__SOURCE MATERIAL__
◇ ◇ ◇ ◇
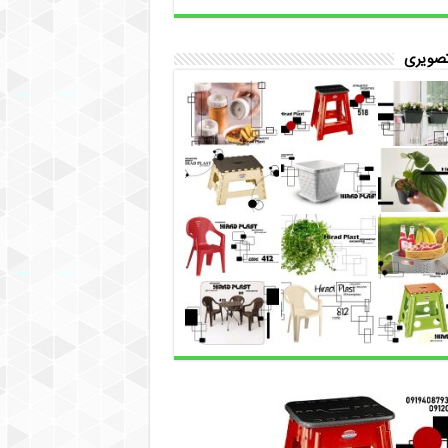
تصویری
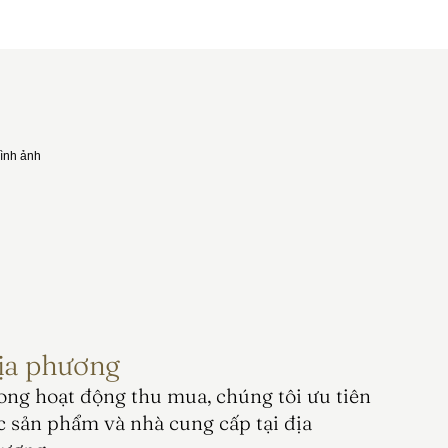
ịa phương
ong hoạt động thu mua, chúng tôi ưu tiên 
c sản phẩm và nhà cung cấp tại địa 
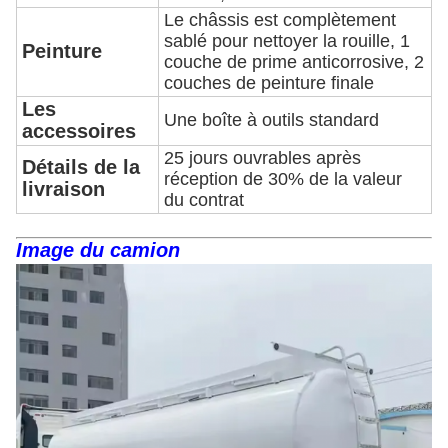
Le châssis est complètement
sablé pour nettoyer la rouille, 1
Peinture
couche de prime anticorrosive, 2
couches de peinture finale
Les
Une boîte à outils standard
accessoires
25 jours ouvrables après
Détails de la
réception de 30% de la valeur
livraison
du contrat
Image du camion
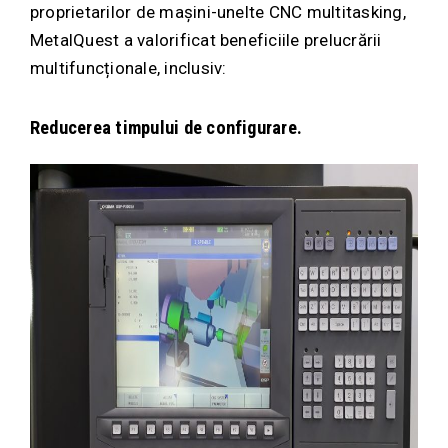
proprietarilor de mașini-unelte CNC multitasking,
MetalQuest a valorificat beneficiile prelucrării
multifuncționale, inclusiv:
Reducerea timpului de configurare.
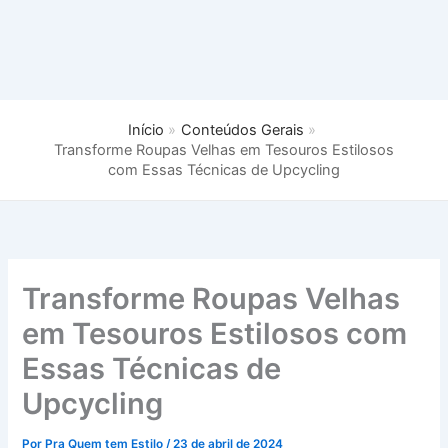
Início
Conteúdos Gerais
Transforme Roupas Velhas em Tesouros Estilosos
com Essas Técnicas de Upcycling
Transforme Roupas Velhas
em Tesouros Estilosos com
Essas Técnicas de
Upcycling
Por
Pra Quem tem Estilo
/
23 de abril de 2024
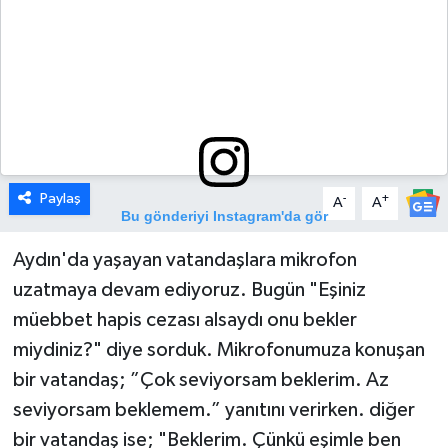
DÜNYA
EGE
EĞİTİM
EKOLOJİ VE ÇEVRE
Paylaş
-
+
A
A
Bu gönderiyi Instagram'da gör
BİLİM VE TEKNOLOJİ
Aydın'da yaşayan vatandaşlara mikrofon
uzatmaya devam ediyoruz. Bugün "Eşiniz
GENEL
müebbet hapis cezası alsaydı onu bekler
GÜNDEM
miydiniz?" diye sorduk. Mikrofonumuza konuşan
bir vatandaş; ”Çok seviyorsam beklerim. Az
HABERDE İNSAN
seviyorsam beklemem.” yanıtını verirken. diğer
bir vatandaş ise; "Beklerim. Çünkü eşimle ben
KÜLTÜR SANAT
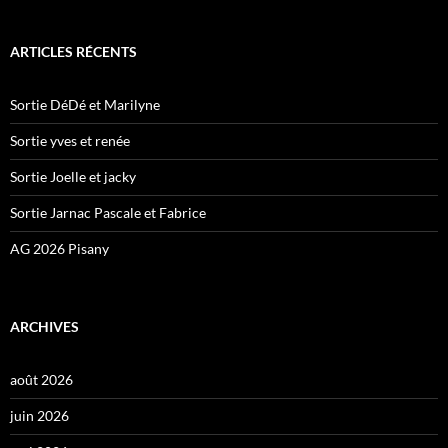
ARTICLES RÉCENTS
Sortie DéDé et Marilyne
Sortie yves et renée
Sortie Joelle et jacky
Sortie Jarnac Pascale et Fabrice
AG 2026 Pisany
ARCHIVES
août 2026
juin 2026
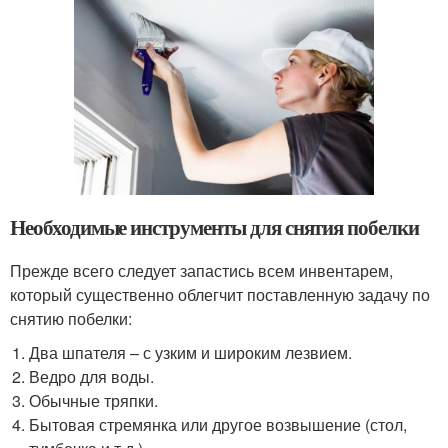
Необходимые инструменты для снятия побелки
Прежде всего следует запастись всем инвентарем,
который существенно облегчит поставленную задачу по
снятию побелки:
Два шпателя – с узким и широким лезвием.
Ведро для воды.
Обычные тряпки.
Бытовая стремянка или другое возвышение (стол,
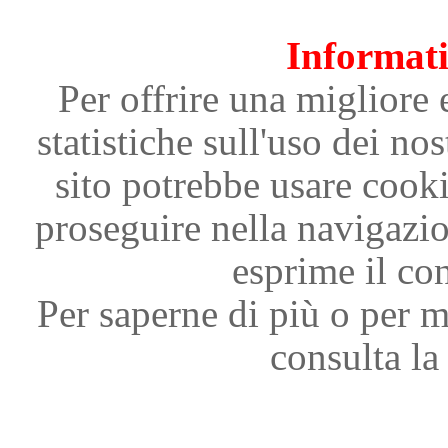
Informati
Per offrire una migliore 
statistiche sull'uso dei nos
sito potrebbe usare cooki
proseguire nella navigazi
esprime il con
Per saperne di più o per m
consulta la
◇ ◇ ◇ ◇
__REQUIRED ACTION__
Could you write out everything from the line with "ARTICLES RÉCENTS" down to the end of the records, swapping "Sortie" for "Balade" and changing nothing else, with the pictures left out?

__WRITTEN SOLUTION__
ARTICLES RÉCENTS
Balade DéDé et Marilyne
Balade yves et renée
Balade Joelle et jacky
Balade Jarnac Pascale et Fabrice
AG 2026 Pisany
ARCHIVES
août 2026
juin 2026
Необходимые инструменты для снятия побелки
Прежде всего следует запастись всем инвентарем,
который существенно облегчит поставленную задачу по
снятию побелки:
Два шпателя – с узким и широким лезвием.
Ведро для воды.
Обычные тряпки.
Бытовая стремянка или другое возвышение (стол,
Informati
Per offrire una migliore 
statistiche sull'uso dei nos
sito potrebbe usare cooki
proseguire nella navigazi
esprime il con
Per saperne di più o per m
consulta la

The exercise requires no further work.